De onde vem a tendência crescente a negar o caráter científico da Astrologia? O Círculo de Viena tinha sólidas razões para querer eliminar do mapa tudo que não pudesse sustentar as credenciais científicas. Quando o Wittgenstein do Tractatus Logico Philosophicus apareceu com seu modelo figurativo da linguagem não surpreende que ele tenha sido saudado como o tão esperado Messias. (Um meme pode ser incrivelmente didático pra explicar algo complexo.) Ante um modelo figurativo da linguagem o anseio de falar (produzir discurso) sobre Ética, Estética, Religião ou Metafísica deveria ser entendido como disposição compreensível, embora o discurso resultante dessa disposição não chegasse nem mesmo a ser falso, era simplesmente carente de sentido. Para uma linguagem figurativa o mundo é um conjunto de fatos e todo enunciado que não pode ser reduzido a fatos não cumpre exigências elementares e necessárias para que seja significativo, embora possamos compreender o pendor a falar do que está fora do radar factual (Kant, antes de Wittgenstein, já havia tratado disso). Nada mais indicativo desse projeto do que o título do livro de Rudolf Carnap, A construção lógica do mundo. Esse projeto radical, no entanto, já foi pro brejo há muitos anos*.

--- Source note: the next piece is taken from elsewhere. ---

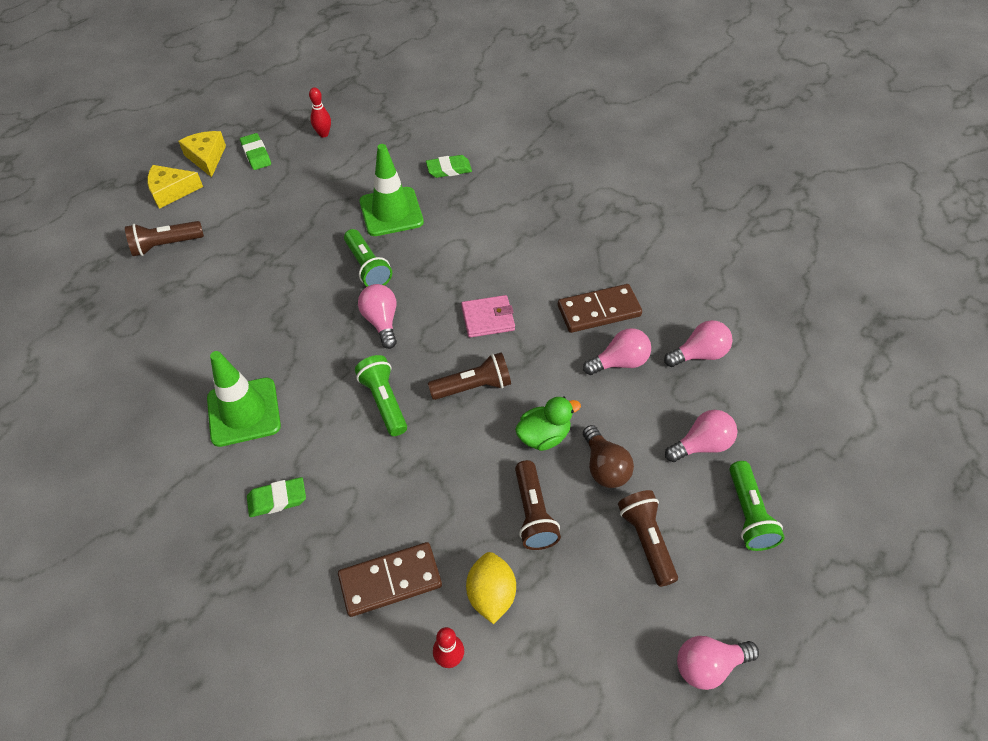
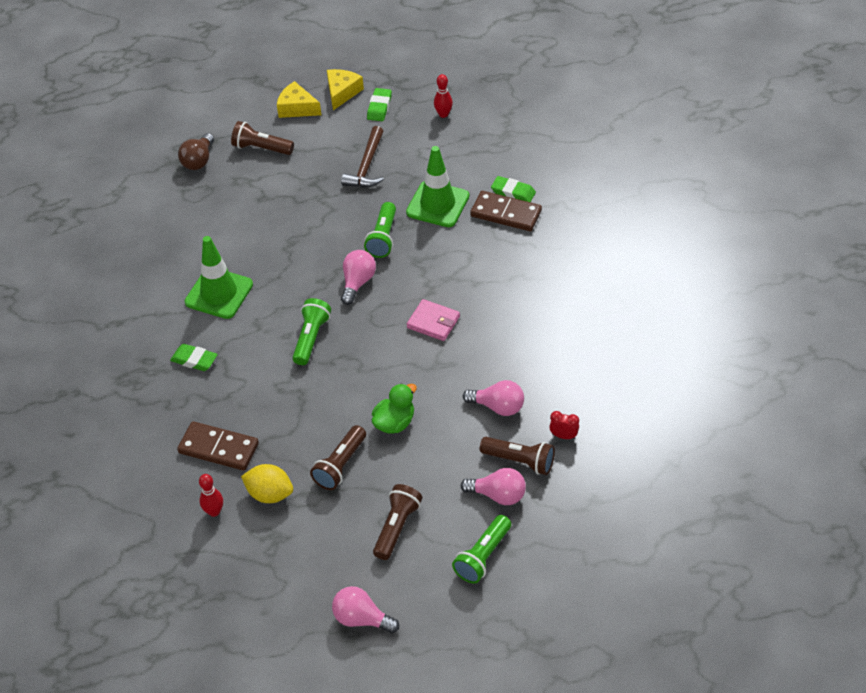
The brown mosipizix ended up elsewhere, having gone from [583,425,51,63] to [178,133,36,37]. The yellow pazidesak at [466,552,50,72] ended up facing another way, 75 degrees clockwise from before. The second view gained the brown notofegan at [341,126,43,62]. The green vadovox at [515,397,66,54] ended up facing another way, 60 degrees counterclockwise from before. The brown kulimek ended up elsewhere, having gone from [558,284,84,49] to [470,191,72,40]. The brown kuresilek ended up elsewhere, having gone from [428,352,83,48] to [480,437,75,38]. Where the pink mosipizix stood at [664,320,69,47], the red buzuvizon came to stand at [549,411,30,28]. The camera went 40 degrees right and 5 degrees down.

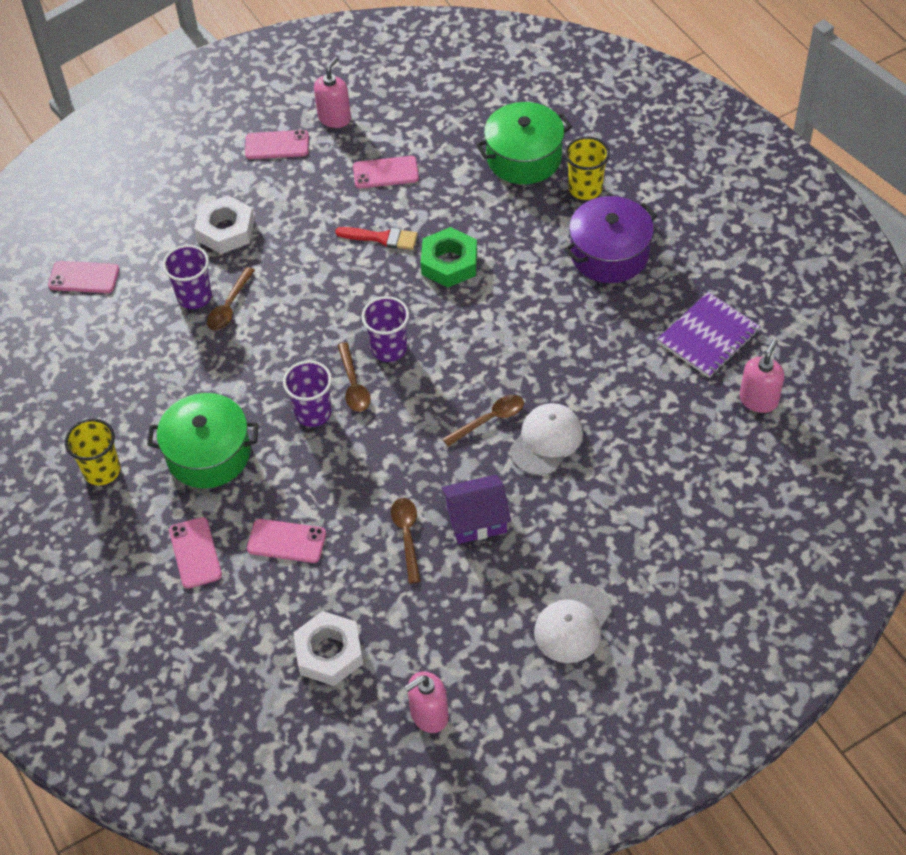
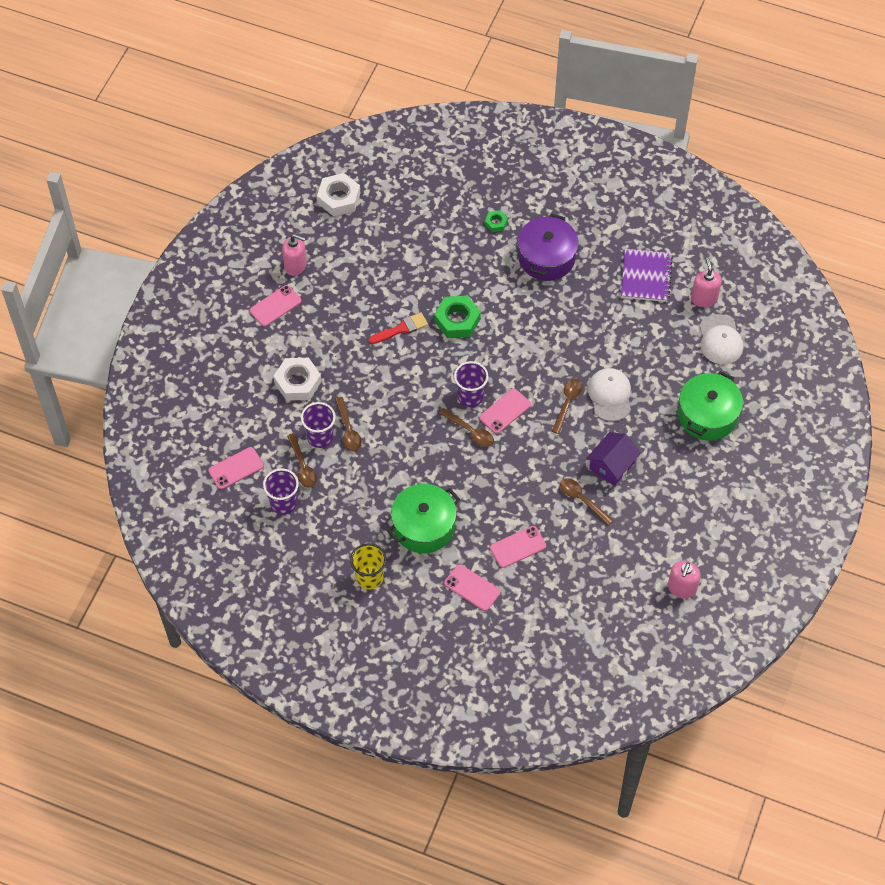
The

No entanto, a tendência atual a recusar o caráter científico da Astrologia parece na realidade impulsionada pela polarização política que tem varrido o mundo. As pessoas se sentem instadas a se posicionar ou a favor da ciência e do progresso ou a favor dos terraplanistas e do obscurantismo de todos aqueles que, de um modo ou de outro, acabam associados a este segundo grupo. A mera omissão ou a recusa em apresentar imediata e prontamente o apoio à ciência pode ser suficiente para lançar alguém na zona cinzenta que envolve esse segundo grupo. (Imagine então criticar a ciência e os cientistas.) Por isso as pessoas se apressam em criticar o que aparentemente deve ser criticado e em manifestar seu apoio incondicional (dogmático?) à ciência. — Afinal de contas, não é hora para críticas, nesse momento devemos agir como os militares, como uma ordem unida.
Não acho que a Astrologia precise da chancela da ciência, tal como não acho que a religião precise fundamentar suas perspectivas com argumentos racionais — embora seja inteiramente compreensível a tendência a emular a ciência. Há valor e importância fora da ciência, embora pareça difícil enxergá-los. A ciência tornou-se um empreendimento tão imensamente colossal, tão absurdamente inalcançável para nós, pobres mortais, que sentimos que devemos, mesmo sem compreendê-la minimamente, manifestar nosso apoio, pela intuição de que isso é o correto a ser feito. E é claro que essa intuição se reforça pela representação binária e redutora de tudo que não é científico, como se a luta entre bem e o mal fosse reencenada agora num novo palco.
O neurologista Sidarta Ribeiro tem uma perspectiva interessante sobre o sonho, ele lembra que o sonho sempre foi um fator importante na hora de decidir o que fazer. Não se trata de voltar ao tempo em que tínhamos mais fatores que considerar, se trata apenas de avaliar reflexivamente o papel da conhecimento como único fator de determinação do que devemos fazer — e nossa consequente atitude em relação a todos os outros possíveis fatores. Se você perguntar ao entusiasta apoiador da ciência como o conhecimento ajuda na constituição dos quadros normativos da sociedade pode estar seguro de que invariavelmente será soterrado por uma avalanche de lugares comuns. E isso não se limita aos leigos. Mesmo entre cientistas e estudiosos da ciência está longe de ser mais que um lugar comum o entendimento sobre o lugar da (ciência|conhecimento) na sociedade. Para quem não se sente confortável repetindo (papagaiando!) irrefletidamente argumentos alheios convém hesitar e tomar distância da tendência reativa a condenar imediatamente o que não é científico. É difícil acreditar que algo útil, interessante ou desejável resulte dessa tendência.
E para quem quiser se aprofundar nessa discussão vale a pena ler essa série de posts sobre o filósofo da ciência Paul Feyerabend e a Astrologia. Feyerabend foi apresentado numa entrevista à Scientific American assim: “Paul Feyerabend foi realmente o pior inimigo da ciência?” Essa ideia é uma tremenda injustiça, mas a quem ainda importa ser justo?
* Eu já ouvi um professor de Física dizer, se não me falha minha traiçoeira memória, que o neopositivismo já nasceu morto por ignorar (quase deliberadamente) os impactos filosóficos da indeterminação quântica.